Figure 1. Ca_V1.2 and AKAP79/150 interact directly.

(A) Lysates from primary cultured hippocampal neurons (12–17 DIV) were immunoprecipitated (IP) and then immunoblotted (IB) with anti-AKAP150 or anti-Ca_V1.2 C-terminal (CT4) antibodies (n = 3). Extract lane exposure times were 5 min, all other exposure times were 1 min. Control lane (IgG, right), IP with non-specific rabbit IgG.

(B) Top, Alignment of human AKAP79, rat AKAP150, and orthologs from other species showing conservation of heptad-spaced hydrophobic residues between the end of the PKA-RII anchoring region and the C-terminus. Bottom, LZ motif alanine substitution mutants (LZm) introduced into AKAP79 and Ca_V1.2.
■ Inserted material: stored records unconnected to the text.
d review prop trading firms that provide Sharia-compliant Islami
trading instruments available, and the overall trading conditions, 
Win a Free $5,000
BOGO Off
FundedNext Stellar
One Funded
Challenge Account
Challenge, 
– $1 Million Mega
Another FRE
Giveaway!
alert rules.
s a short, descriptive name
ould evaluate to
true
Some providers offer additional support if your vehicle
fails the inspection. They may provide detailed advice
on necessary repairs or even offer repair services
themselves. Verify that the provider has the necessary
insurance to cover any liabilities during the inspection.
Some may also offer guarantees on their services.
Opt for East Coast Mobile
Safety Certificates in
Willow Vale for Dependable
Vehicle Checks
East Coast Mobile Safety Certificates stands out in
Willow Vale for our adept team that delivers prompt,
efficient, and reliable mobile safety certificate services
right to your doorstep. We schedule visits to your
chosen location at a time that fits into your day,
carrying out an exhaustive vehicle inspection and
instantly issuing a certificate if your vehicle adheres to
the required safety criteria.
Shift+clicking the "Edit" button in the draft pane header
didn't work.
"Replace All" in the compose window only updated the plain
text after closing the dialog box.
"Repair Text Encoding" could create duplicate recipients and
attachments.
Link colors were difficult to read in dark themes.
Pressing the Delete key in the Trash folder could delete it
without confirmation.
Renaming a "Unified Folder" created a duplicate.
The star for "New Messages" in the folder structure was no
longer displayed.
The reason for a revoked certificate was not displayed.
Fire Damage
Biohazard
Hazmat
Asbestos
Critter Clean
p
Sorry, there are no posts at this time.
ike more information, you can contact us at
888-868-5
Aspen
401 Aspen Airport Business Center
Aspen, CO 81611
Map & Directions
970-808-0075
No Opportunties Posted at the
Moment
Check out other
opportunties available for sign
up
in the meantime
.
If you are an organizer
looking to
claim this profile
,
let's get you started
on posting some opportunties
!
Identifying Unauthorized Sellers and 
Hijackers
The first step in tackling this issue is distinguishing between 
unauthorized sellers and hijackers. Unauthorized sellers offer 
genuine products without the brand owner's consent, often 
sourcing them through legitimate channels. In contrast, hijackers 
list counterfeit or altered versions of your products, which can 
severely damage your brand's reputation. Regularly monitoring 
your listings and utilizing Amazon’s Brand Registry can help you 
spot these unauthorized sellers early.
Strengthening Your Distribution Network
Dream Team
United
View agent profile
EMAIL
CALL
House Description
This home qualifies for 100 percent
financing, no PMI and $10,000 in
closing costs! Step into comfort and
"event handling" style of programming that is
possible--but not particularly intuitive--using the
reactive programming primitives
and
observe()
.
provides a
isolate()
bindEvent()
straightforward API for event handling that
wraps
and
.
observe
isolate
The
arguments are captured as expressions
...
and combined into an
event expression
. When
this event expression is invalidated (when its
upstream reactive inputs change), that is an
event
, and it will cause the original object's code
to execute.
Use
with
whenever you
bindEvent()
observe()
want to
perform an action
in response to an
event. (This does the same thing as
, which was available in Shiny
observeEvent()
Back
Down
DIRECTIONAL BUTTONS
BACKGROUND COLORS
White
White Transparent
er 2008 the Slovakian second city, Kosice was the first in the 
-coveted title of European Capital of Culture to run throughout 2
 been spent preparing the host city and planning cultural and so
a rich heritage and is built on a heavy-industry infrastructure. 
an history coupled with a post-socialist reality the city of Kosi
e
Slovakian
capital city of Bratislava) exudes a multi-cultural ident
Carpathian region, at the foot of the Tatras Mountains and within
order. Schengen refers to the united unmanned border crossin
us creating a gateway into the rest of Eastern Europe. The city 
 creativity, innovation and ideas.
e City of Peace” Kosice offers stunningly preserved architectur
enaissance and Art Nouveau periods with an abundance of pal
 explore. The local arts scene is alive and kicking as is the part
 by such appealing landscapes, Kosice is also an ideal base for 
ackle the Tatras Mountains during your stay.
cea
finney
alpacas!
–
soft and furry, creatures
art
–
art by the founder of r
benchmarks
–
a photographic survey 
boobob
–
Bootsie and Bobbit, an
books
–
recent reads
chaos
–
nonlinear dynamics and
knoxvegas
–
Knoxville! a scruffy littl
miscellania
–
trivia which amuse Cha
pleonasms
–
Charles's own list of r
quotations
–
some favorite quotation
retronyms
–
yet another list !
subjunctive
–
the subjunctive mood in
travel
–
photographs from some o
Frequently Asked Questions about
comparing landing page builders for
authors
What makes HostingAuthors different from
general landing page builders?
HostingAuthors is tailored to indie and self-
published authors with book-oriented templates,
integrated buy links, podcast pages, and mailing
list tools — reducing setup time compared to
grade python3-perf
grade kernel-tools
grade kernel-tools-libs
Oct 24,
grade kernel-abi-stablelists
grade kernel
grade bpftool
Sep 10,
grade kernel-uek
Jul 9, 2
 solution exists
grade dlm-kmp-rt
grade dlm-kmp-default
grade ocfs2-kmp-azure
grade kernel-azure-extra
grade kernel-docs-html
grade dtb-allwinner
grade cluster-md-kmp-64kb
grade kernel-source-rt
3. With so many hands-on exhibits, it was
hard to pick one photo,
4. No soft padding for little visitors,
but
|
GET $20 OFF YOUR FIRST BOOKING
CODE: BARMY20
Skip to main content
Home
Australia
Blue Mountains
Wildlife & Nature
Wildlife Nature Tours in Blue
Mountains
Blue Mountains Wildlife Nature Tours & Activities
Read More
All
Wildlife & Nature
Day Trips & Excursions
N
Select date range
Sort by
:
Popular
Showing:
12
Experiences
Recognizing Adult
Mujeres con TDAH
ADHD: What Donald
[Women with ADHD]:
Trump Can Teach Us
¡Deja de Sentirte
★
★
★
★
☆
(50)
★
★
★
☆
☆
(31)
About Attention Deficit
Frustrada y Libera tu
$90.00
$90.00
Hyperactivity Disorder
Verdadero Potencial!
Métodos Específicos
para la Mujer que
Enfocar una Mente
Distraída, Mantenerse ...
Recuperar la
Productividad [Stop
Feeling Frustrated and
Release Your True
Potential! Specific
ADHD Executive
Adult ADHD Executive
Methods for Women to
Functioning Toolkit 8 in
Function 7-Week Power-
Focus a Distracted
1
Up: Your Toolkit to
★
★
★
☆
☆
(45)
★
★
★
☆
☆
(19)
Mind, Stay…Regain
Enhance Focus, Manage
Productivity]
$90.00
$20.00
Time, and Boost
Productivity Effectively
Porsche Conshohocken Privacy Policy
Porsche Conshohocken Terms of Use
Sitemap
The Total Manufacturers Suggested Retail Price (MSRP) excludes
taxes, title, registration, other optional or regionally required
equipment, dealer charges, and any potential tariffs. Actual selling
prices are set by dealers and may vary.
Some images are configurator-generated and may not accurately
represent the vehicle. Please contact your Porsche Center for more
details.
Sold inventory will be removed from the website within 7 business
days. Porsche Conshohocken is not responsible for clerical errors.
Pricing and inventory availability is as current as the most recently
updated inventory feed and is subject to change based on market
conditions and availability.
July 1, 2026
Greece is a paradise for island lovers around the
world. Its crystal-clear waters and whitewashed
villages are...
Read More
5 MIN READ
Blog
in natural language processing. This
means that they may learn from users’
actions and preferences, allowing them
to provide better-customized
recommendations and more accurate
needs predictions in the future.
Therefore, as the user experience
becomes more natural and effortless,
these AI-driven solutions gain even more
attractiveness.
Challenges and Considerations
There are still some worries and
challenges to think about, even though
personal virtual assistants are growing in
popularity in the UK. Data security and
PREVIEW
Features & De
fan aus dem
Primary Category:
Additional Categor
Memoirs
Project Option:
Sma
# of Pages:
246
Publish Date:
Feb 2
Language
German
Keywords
(C) Micrographs of transfected HEK293 cells showing subcellular localization of AKAP79-CFP (donor), Ca_V1.2-YFP (acceptor), CFP-YFP colocalization (Merge), and corrected, sensitized CFP-YFP FRET (FRET^c; monochrome), and FRET^C gated to donor intensity (FRET^C(CFP); pseudocolor). N and C indicate fluorophore fusion to the N- or C-terminus.

(D) Effective FRET efficiency (E_eff) calculated from both 3-filter set measurements (3F) and YFP-acceptor photobleach (PB) measurements from the same cells (n values indicated in parentheses; * P = 0.025, # P = 0.018, *** P = 2.46 × 10⁻⁶, ### P = 4.20 × 10⁻⁷, relative to the upper row of data).

(E) Left, LZ mutations disrupt coIP of Ca_V1.2 and AKAP79 in HEK 293 cells. Lysates from cells transfected with either wt or LZm forms of Ca_V1.2 and AKAP79-CFP were IP’d with the anti-Ca_V1.2 CT4 antibody and then probed by western blotting with an anti-GFP antibody that recognizes CFP-fused AKAP79. The same blot was stripped of anti-GFP and re-probed with the anti-Ca_V1.2 CT4 antibody. Extract lane was loaded with 50 μg total protein, Ca_V1.2 band is visible on the strip and re-probe blot at longer exposure times as in A. Right, Western blot of 40 μl IP input lysates. Untransfected control lysate marked as untx.